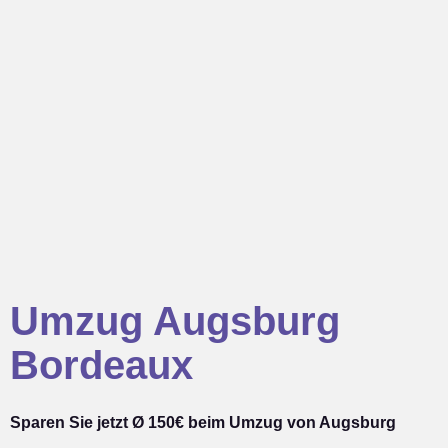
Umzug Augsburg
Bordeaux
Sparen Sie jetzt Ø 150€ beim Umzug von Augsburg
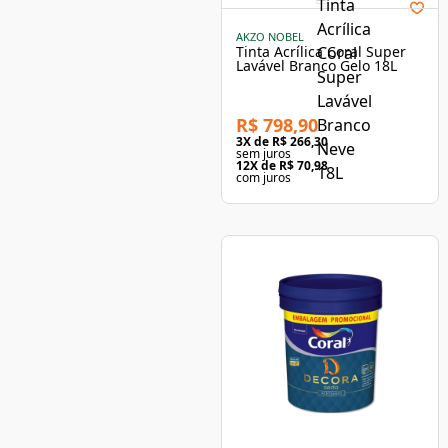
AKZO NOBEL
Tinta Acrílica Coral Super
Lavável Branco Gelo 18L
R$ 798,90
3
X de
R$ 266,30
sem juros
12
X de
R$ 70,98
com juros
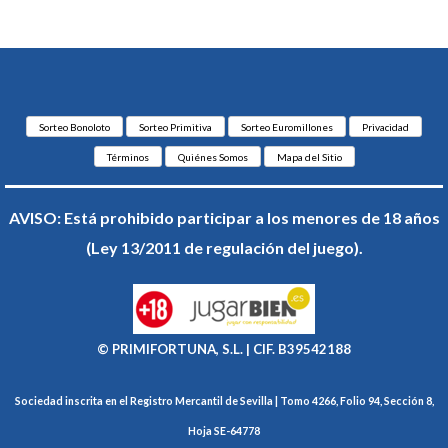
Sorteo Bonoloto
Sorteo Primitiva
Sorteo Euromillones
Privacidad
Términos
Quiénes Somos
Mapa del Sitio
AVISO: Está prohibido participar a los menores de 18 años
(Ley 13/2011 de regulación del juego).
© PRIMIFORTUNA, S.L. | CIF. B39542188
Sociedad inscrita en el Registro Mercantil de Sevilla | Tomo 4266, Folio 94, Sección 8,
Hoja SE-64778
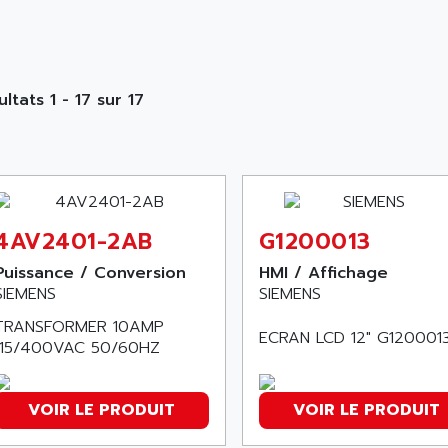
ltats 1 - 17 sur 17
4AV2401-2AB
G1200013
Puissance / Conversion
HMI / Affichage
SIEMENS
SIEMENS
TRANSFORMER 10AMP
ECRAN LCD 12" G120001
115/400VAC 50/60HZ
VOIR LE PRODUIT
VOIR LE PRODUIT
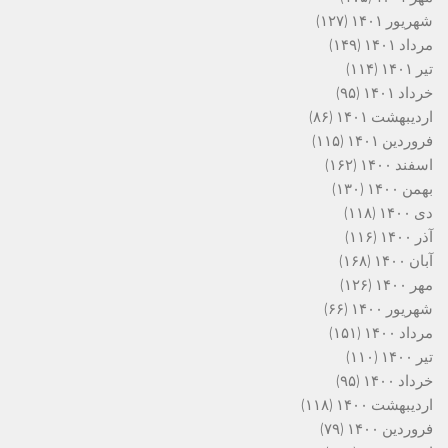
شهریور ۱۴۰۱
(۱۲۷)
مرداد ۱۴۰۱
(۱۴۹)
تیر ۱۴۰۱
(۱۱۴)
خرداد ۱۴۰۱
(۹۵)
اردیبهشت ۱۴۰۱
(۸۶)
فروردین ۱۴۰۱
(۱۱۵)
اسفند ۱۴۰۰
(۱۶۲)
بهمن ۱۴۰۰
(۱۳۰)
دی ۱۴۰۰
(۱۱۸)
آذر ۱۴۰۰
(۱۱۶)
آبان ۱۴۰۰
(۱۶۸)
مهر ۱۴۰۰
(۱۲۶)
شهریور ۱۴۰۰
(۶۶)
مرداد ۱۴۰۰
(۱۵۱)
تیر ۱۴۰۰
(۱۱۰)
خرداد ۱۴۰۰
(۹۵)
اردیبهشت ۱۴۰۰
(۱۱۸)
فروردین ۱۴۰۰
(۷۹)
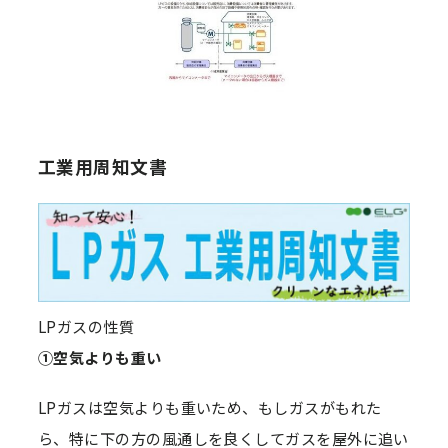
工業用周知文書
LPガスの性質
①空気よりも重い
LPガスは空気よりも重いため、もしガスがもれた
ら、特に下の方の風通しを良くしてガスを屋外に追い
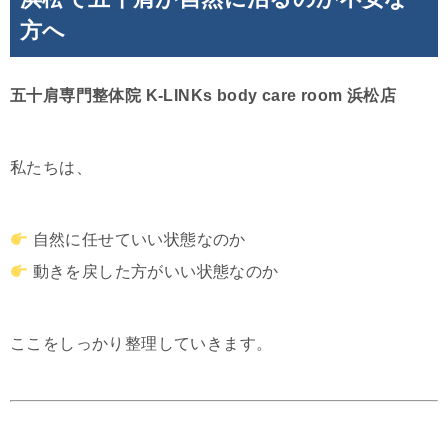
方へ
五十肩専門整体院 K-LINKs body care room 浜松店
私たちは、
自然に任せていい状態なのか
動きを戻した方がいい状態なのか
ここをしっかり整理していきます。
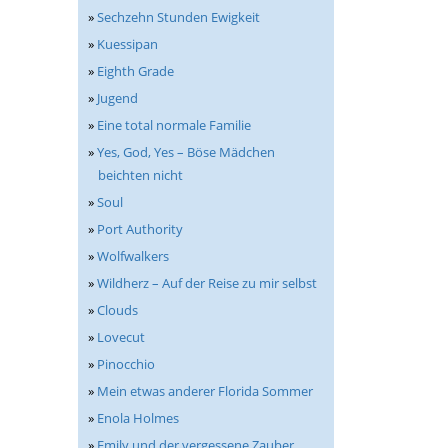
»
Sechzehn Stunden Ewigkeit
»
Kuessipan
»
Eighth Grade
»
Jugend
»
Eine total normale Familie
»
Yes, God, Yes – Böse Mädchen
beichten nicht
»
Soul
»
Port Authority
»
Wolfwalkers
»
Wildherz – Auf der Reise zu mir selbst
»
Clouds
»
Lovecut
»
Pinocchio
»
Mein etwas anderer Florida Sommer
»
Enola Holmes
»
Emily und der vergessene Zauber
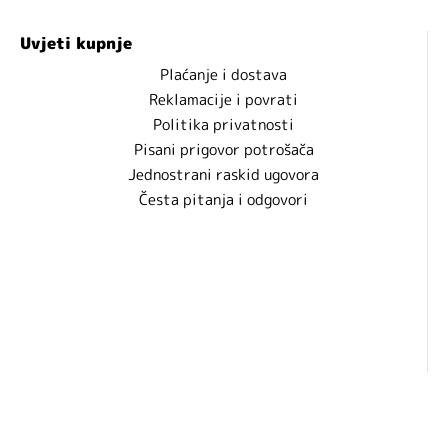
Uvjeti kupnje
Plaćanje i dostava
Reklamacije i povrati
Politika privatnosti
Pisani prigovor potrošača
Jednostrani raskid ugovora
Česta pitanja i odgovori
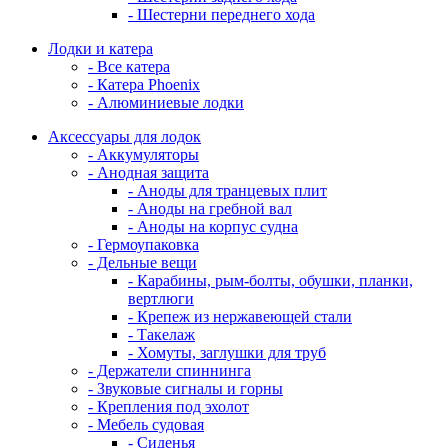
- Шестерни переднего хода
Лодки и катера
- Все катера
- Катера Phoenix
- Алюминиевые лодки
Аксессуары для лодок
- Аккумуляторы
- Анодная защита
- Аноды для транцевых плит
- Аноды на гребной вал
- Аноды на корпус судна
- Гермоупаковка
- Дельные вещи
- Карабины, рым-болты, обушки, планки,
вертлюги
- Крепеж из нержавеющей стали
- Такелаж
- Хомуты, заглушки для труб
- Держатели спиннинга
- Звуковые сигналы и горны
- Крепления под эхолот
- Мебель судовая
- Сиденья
---
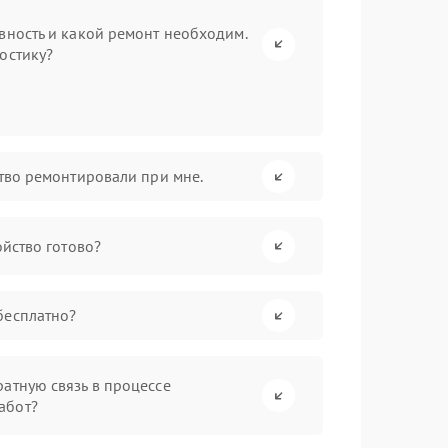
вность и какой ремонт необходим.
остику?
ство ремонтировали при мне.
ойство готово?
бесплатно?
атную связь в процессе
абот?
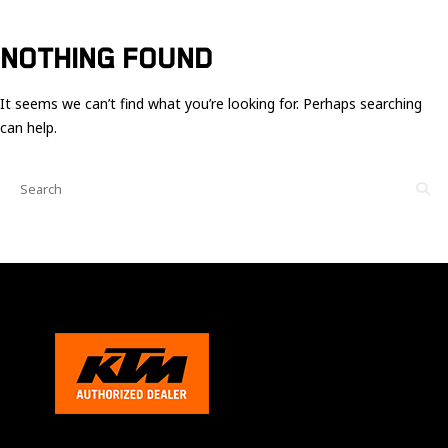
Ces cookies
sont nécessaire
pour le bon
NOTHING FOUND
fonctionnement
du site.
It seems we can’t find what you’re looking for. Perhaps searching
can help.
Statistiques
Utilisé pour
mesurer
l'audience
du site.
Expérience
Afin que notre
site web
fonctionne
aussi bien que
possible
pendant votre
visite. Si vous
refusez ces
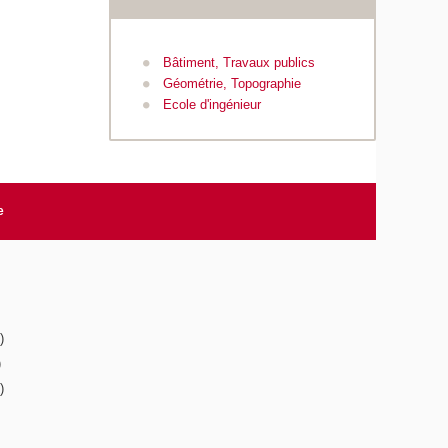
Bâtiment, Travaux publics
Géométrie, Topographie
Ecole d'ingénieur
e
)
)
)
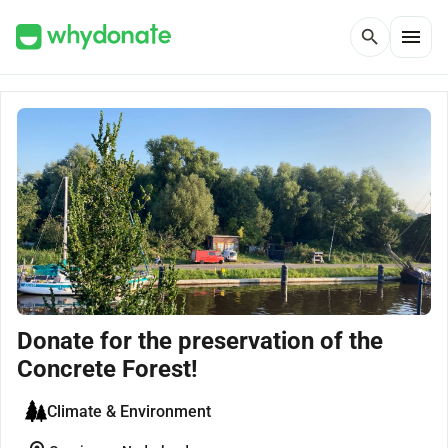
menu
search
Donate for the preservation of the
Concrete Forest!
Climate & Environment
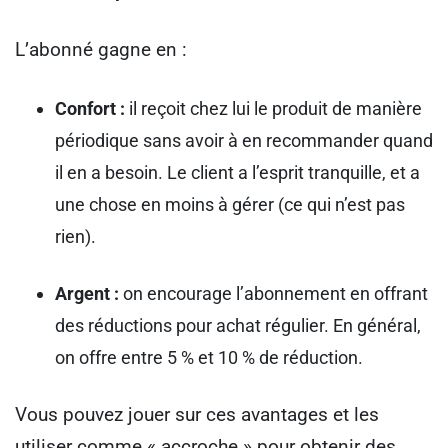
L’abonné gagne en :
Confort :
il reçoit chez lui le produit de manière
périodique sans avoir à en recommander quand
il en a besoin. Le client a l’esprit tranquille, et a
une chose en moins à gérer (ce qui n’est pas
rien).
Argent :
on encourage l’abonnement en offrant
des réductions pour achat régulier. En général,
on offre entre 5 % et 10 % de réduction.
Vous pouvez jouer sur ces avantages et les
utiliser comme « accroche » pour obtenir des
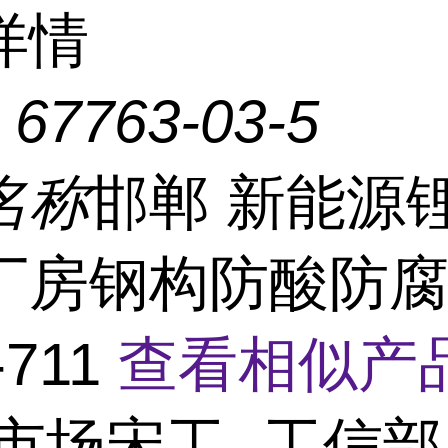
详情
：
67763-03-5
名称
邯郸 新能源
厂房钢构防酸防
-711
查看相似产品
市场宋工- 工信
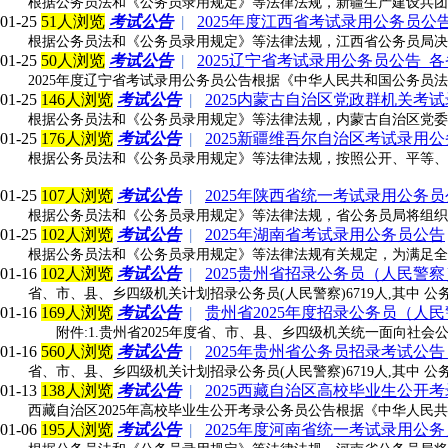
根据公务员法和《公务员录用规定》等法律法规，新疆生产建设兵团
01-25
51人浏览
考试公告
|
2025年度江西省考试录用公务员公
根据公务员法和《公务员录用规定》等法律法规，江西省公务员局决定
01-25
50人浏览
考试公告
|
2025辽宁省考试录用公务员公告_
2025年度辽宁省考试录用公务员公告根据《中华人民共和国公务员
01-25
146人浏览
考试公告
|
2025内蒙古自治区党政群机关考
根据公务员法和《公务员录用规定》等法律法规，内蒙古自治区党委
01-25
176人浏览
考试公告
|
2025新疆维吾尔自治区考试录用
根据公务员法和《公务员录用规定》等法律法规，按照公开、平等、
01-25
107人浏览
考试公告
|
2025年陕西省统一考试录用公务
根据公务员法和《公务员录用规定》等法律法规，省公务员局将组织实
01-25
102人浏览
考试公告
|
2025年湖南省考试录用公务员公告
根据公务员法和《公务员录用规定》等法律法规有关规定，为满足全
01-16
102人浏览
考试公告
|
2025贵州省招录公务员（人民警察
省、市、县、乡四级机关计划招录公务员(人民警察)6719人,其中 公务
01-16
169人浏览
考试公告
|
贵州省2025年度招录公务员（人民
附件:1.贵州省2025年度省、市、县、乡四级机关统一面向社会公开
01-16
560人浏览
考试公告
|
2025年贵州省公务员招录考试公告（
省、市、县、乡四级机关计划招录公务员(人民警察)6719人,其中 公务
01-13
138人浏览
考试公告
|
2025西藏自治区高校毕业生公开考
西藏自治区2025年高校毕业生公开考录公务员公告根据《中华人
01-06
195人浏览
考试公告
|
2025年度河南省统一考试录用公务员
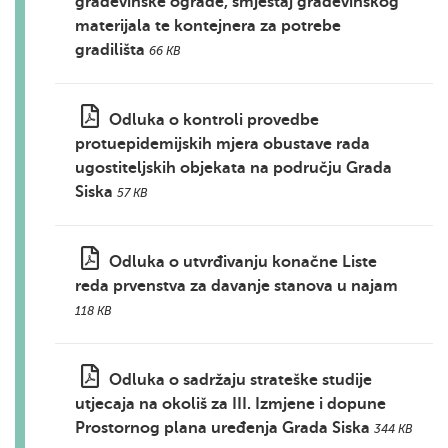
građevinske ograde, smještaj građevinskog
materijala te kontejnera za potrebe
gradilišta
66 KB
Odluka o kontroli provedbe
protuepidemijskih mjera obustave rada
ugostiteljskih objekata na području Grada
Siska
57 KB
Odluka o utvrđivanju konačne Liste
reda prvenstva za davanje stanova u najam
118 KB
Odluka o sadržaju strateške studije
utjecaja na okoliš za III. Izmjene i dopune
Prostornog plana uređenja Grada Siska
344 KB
--
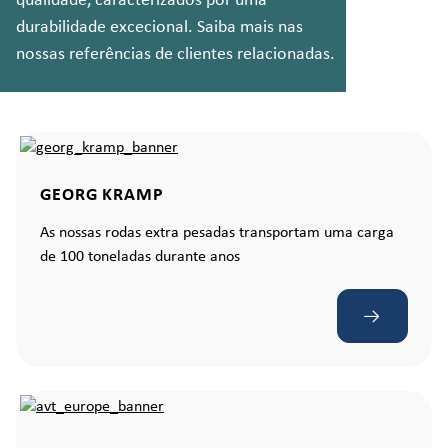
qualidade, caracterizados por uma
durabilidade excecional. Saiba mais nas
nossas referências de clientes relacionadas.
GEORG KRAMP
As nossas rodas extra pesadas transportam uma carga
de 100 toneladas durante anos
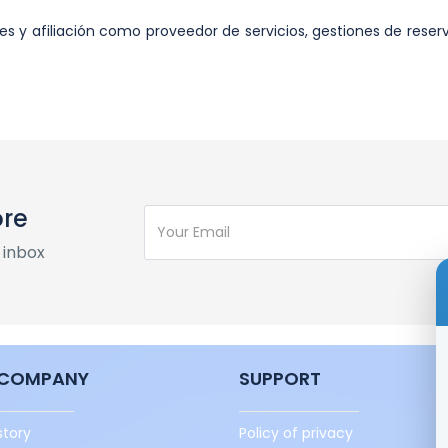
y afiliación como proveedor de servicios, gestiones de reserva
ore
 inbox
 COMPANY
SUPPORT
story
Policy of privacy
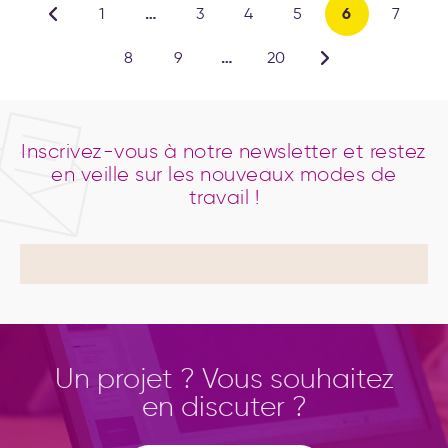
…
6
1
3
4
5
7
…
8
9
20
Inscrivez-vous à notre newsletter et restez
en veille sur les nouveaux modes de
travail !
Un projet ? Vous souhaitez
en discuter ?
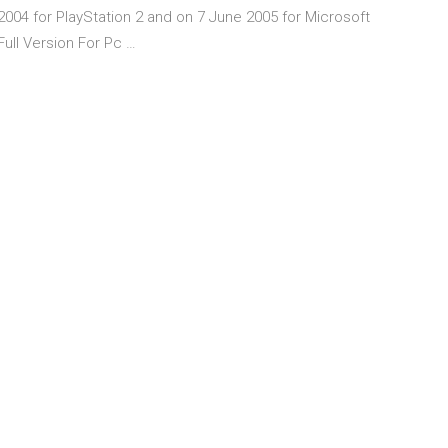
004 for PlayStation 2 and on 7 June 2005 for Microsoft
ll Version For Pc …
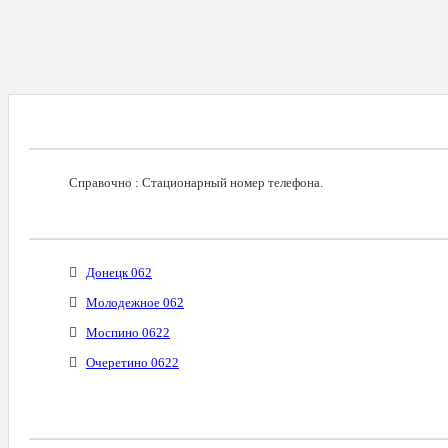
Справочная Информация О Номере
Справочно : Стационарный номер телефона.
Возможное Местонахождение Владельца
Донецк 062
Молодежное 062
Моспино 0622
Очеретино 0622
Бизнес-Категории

Work order:
The reply is a bare number, the count of lines in these entries that hold the word "Аноды".

Output of the exercise:
3